» Le plus grave danger ? Les tentatives de censure « 

En matière de liberté d’expression, Pascal Boniface redoute surtout les pressions insidieuses. Pour le directeur de l’Institut de relations internationales et stratégiques (Iris),  » la critique de l’islam se porte bien « . Les pratiques des partis d’extrême droite en témoignent.

Au début des années 2000, Pascal Boniface, directeur de l’Institut de relations internationales et stratégiques (Iris) à Paris, a été la cible d’un flot de critiques pour avoir recommandé dans une note de travail à l’attention du Parti socialiste français d’appliquer au conflit israélo-palestinien les principes universels de respect des droits de l’homme, qui, à son estime, étaient dévoyés au détriment des Palestiniens. Taxé d’antisémitisme, il y répondit dans un ouvrage qui fit grand bruit, Est-il permis de critiquer Israël ? (1). Un parallèle peut-il être dressé avec la conjoncture actuelle où la critique de l’islam suscite, en Belgique en tout cas, des réactions virulentes ?  » Il n’y a vraiment aucun rapport, juge Pascal Boniface. La critique du gouvernement israélien est immédiatement assimilée par les plus radicaux soutiens d’Israël à de l’antisémitisme. Et là vous subissez un préjudice professionnel indéniable au-delà des attaques personnelles.  »

(Extractions de texte par page)
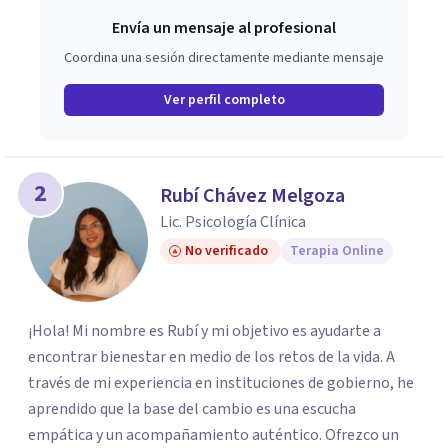
Envía un mensaje al profesional
Coordina una sesión directamente mediante mensaje
Ver perfil completo
2
Rubí Chávez Melgoza
Lic. Psicología Clínica
No verificado
Terapia Online
¡Hola! Mi nombre es Rubí y mi objetivo es ayudarte a
encontrar bienestar en medio de los retos de la vida. A
través de mi experiencia en instituciones de gobierno, he
aprendido que la base del cambio es una escucha
empática y un acompañamiento auténtico. ​Ofrezco un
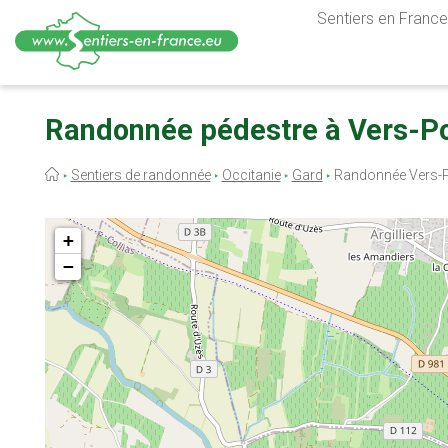
Sentiers en France,
Aller
au
Randonnée pédestre à Vers-Po
contenu
principal
Fil
Sentiers de randonnée
Occitanie
Gard
Randonnée Vers-P
d'Ariane
+
−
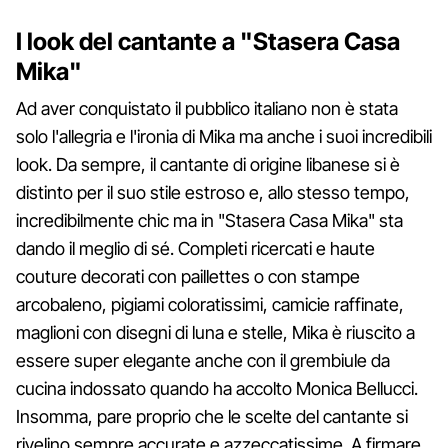
I look del cantante a "Stasera Casa
Mika"
Ad aver conquistato il pubblico italiano non è stata
solo l'allegria e l'ironia di Mika ma anche i suoi incredibili
look. Da sempre, il cantante di origine libanese si è
distinto per il suo stile estroso e, allo stesso tempo,
incredibilmente chic ma in "Stasera Casa Mika" sta
dando il meglio di sé. Completi ricercati e haute
couture decorati con paillettes o con stampe
arcobaleno, pigiami coloratissimi, camicie raffinate,
maglioni con disegni di luna e stelle, Mika è riuscito a
essere super elegante anche con il grembiule da
cucina indossato quando ha accolto Monica Bellucci.
Insomma, pare proprio che le scelte del cantante si
rivelino sempre accurate e azzeccatissime. A firmare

▸ **Mise en pratique**
**A.** D’après l’article sur Pascal Boniface, dites si chaque affirmation est exacte (oui ou non), en citant les mots décisifs de l’article : (i) Pascal Boniface dirige l’Iris à Paris ; (ii) Pascal Boniface voit un parallèle net entre la critique d’Israël et la critique de l’islam ; (iii) sa note de travail s’adressait au Parti socialiste français.
**B.** Veuillez citer le passage de l’article sur Pascal Boniface qui commence à « En matière de » et se termine à « droite en témoignent. ».
Les enregistrements forment un matériau indépendant de l’article.

▸ **Corrigés**
**A.**
(i) Oui : « Pascal Boniface, directeur de l’Institut de relations internationales et stratégiques (Iris) à Paris ».
(ii) Non : « Il n’y a vraiment aucun rapport ».
(iii) Oui : « une note de travail à l’attention du Parti socialiste français ».

**B.**
En matière de liberté d’expression, Pascal Boniface redoute surtout les pressions insidieuses. Pour le directeur de l’Institut de relations internationales et stratégiques (Iris),  » la critique de l’islam se porte bien « . Les pratiques des partis d’extrême droite en témoignent.